Imagine this…
You hand the deck out to various audience members, who each genuinely shuffle. You then take the cards back and shuffle further. Next, an audience member cuts the deck as many times as they like. Once they’re satisfied, they look at the top card and bury it somewhere in the middle of the deck, and then cut the deck some more.
It seems impossible, yet once you take back the deck, you find the exact card the spectator chose (even though they never name it aloud!)
All of the above is explained in this week’s Inner Circle content.
The ‘2 second summary’ of the Marlo version is that it sets up the Spades at certain locations in the deck, which it uses to track the movement of any given card.
But we don’t need to worry about that, because we have an even easier (and more fooling) version that will let us hand the deck out to be shuffled and examined…
Here are the steps:
- Start in stack
Any stack will do, but for the purpose of this explanation, I’ll assume we’re in Mnemonica.

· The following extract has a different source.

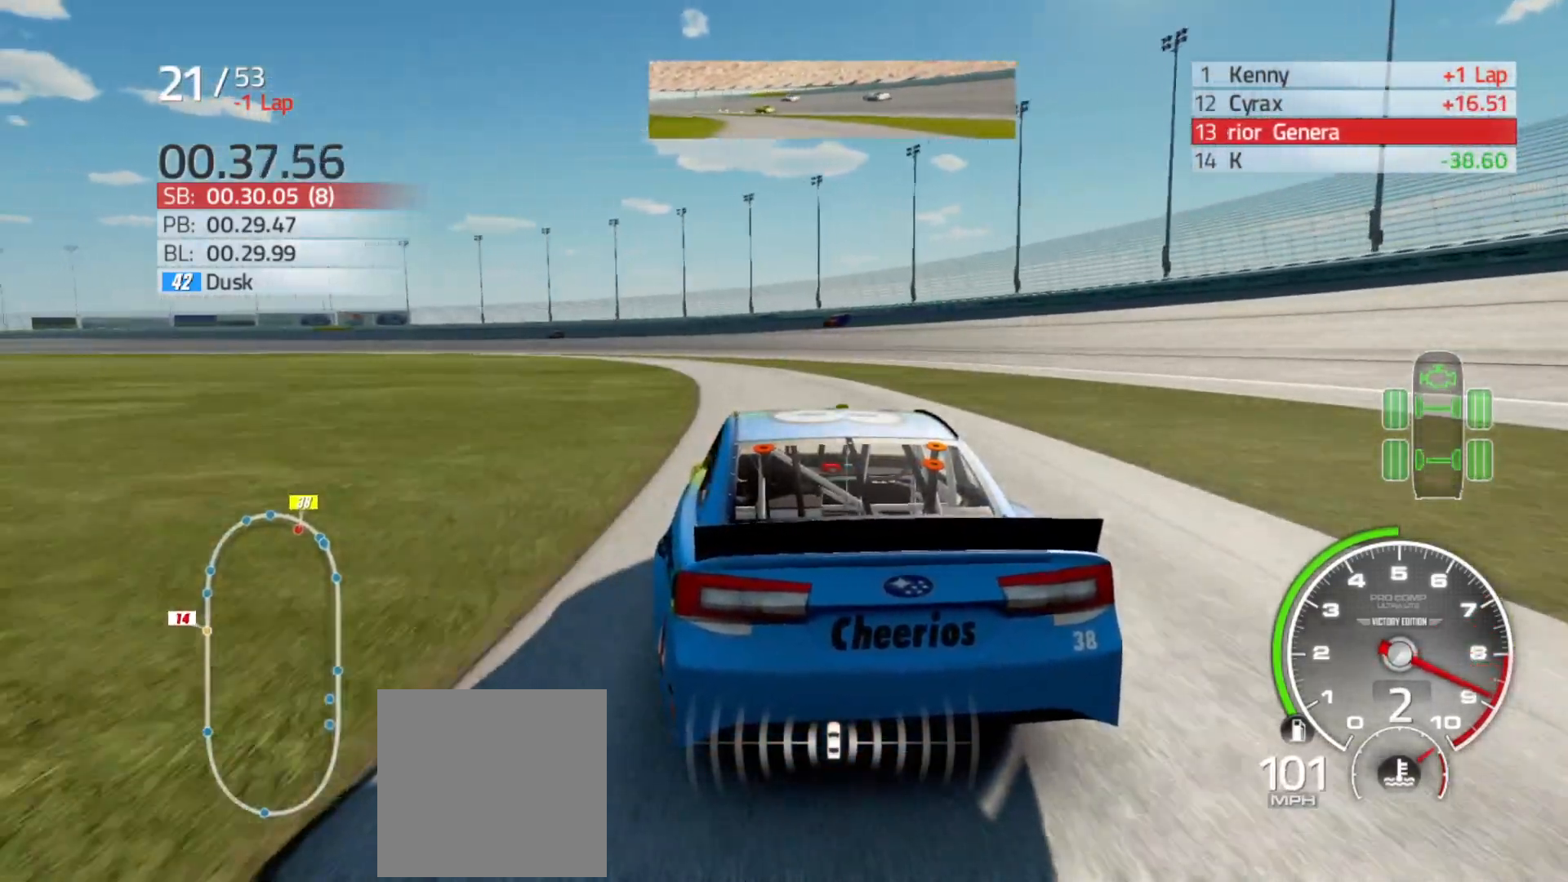
{"buttons": ["R2"], "left_stick": "left", "right_stick": "center", "events": []}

If you’re already in stack thanks to previous effects, great.
If not, you don’t even need to set up the full stack—just the first 13 cards of the stack.
- Hand out the deck to be shuffled
Here’s where things get fun.
We’re going to use one of my favorite ruses—the idea of ‘separate shuffling’ to maintain certain cards.
We can start by genuinely shuffling the bottom three-quarters of the deck, maintaining the 13 card block on top.
Then we cut the top 13 cards and hand them to spectator #1, and instruct him to shuffle thoroughly (little does he know that it doesn’t matter how much he shuffles, the cards in his hand will always be cards 1-13 of our stack…)
We then spread another 13 cards and hand them to the next spectator. I would use Elmsley’s 3-3-2-2 count (or is it 3-2-3-2…I always forget) to make sure it doesn’t look like you’re counting. In our case, we want to give them 13 cards so we might push off 3-3-2-2-3.
(this simply means we push a block of 3 cards, then another 3, then 2, then 2, then 3—which enables us to separate 13 cards without it being completely obvious we’re counting 13 cards one by one.)
For the last two spectators, we can just give them roughly half—they don’t need 13 each. Between them, they’ll have 26, and that’s what we’ll need later.
- Retrieve the packets in THIS order…
Take back the first packet, and the second packet.
Here comes the important part:
IN FARO the first packet into the second. This will put the first 13 cards of our stack at locations 2, 4, 6, 8, etc.
Now we take the two packets back from the other two spectators and IN FARO the packet with our memorized cards into the other 26.
This positions the first 13 cards of our stack at locations 4, 8, 12, 16, etc.
Essentially, although as far as the audience can tell all we’ve done is hopelessly mix the deck, we’ve positioned the first 13 cards of our stack at every 4th card in the deck.
Now, let me make it clear:
Our 13 memorized cards won’t be in ORDER. We might have the QH at position 4, the 6D at 8, and the 4C at 12. However, every 4th card will be ONE of our 13 memorized cards—and that’s good enough for this effect.
- Let them select a card
At this point, they can cut the deck as many times as they like. Once they’re done, they look at the top card and bury it somewhere in the deck. They can then cut the deck a few more times.
- Reveal their selection
Our job is now pretty simple.
We simply take back the cards and spread through them. Wherever we find two of our memorized 13 cards separated by FOUR cards rather than three, we know one of those four cards is the chosen card.
(and where the two memorized cards are separated by TWO is where the card was taken from.)
Now we just need to ask one or two ‘fishing’ questions to determine the identity of the card.
For example, if the 4 cards are the 5D, KS, QD, 7H, we might ask:
“Your card, was it red?”
If no…remove the KS, as that must be their card.
If yes…we then ask:
“Was it Diamonds?”
If no…remove the 7H, as that must be their card.
“It’s a face card, right?”
If no…remove the 5D, that must be their card.
If yes…remove the QD, that must be their card.
Either way, in many cases, we simply need them to say ‘no’ once before we know the card. And if we make sure we’re asking in a hesitant, probing way like we’re struggling to break through into their mind, it’s all just a part of the process (and may even add to the believability if you do it right.)
- The one caveat
There’s one exception to the above rule.
What if the card they chose was one of the 13 memorized cards?
If the card they chose was one of the 13 memorized cards, our job is actually pretty simple. Wherever we find one of our 13 memorized cards is one of the four cards, that must be the chosen card.
Great effect, right?
I encourage you to pick up Marlo’s ‘Faro Notes’ if you haven’t yet…it’s bursting with ideas like this one.